(Saved data entries)
***
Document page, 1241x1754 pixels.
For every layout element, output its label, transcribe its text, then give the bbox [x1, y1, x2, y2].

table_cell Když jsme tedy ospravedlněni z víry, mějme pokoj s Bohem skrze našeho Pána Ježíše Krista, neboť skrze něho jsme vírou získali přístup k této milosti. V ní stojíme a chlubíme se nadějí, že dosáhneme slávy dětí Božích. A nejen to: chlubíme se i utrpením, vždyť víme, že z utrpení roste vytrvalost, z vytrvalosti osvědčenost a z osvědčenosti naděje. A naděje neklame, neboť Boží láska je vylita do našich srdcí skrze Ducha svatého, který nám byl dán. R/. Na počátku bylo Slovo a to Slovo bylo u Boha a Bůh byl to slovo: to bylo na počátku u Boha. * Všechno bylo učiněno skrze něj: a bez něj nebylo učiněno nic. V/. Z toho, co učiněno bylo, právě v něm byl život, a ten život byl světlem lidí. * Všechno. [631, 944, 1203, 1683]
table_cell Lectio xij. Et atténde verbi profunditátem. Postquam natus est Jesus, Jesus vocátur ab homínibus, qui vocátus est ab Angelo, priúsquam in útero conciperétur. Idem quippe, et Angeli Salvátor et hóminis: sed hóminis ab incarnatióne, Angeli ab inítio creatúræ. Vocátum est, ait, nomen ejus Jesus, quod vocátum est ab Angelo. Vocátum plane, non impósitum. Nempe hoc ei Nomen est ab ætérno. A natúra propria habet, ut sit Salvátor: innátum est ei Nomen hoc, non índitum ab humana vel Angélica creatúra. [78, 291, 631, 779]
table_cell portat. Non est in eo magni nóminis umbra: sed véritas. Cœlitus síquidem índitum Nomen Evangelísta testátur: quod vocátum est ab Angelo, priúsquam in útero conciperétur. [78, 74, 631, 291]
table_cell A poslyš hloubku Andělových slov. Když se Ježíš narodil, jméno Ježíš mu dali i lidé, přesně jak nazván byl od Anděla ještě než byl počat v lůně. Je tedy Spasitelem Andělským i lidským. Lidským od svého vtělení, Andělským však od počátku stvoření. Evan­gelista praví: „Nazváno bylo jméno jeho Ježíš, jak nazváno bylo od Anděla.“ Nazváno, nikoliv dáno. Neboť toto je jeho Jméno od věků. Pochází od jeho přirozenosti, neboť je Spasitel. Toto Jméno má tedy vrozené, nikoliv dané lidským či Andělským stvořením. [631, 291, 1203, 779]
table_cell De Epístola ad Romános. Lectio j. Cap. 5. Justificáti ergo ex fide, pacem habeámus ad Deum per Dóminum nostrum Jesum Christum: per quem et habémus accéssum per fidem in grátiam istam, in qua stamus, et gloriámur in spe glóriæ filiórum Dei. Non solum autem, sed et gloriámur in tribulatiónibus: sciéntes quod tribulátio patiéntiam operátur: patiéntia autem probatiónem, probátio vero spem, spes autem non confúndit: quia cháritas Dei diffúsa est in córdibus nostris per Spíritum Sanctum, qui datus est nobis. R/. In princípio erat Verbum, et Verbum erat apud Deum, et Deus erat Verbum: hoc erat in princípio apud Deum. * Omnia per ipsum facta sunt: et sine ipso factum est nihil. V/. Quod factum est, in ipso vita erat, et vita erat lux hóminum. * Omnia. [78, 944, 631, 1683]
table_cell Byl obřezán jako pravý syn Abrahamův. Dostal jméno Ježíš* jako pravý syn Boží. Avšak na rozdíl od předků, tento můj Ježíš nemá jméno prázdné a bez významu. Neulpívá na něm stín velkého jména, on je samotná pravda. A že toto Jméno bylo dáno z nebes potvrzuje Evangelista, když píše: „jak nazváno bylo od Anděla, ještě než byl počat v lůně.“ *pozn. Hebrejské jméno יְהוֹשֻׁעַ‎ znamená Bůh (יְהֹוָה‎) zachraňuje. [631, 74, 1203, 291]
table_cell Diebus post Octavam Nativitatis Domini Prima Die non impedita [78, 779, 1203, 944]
***
- [Challenge]: Pull out every line of the listing above that contains the word "lůně" and copy each one in full, treating uppercase and lowercase letters as different.

- [Response to the exercise]:
table_cell A poslyš hloubku Andělových slov. Když se Ježíš narodil, jméno Ježíš mu dali i lidé, přesně jak nazván byl od Anděla ještě než byl počat v lůně. Je tedy Spasitelem Andělským i lidským. Lidským od svého vtělení, Andělským však od počátku stvoření. Evan­gelista praví: „Nazváno bylo jméno jeho Ježíš, jak nazváno bylo od Anděla.“ Nazváno, nikoliv dáno. Neboť toto je jeho Jméno od věků. Pochází od jeho přirozenosti, neboť je Spasitel. Toto Jméno má tedy vrozené, nikoliv dané lidským či Andělským stvořením. [631, 291, 1203, 779]
table_cell Byl obřezán jako pravý syn Abrahamův. Dostal jméno Ježíš* jako pravý syn Boží. Avšak na rozdíl od předků, tento můj Ježíš nemá jméno prázdné a bez významu. Neulpívá na něm stín velkého jména, on je samotná pravda. A že toto Jméno bylo dáno z nebes potvrzuje Evangelista, když píše: „jak nazváno bylo od Anděla, ještě než byl počat v lůně.“ *pozn. Hebrejské jméno יְהוֹשֻׁעַ‎ znamená Bůh (יְהֹוָה‎) zachraňuje. [631, 74, 1203, 291]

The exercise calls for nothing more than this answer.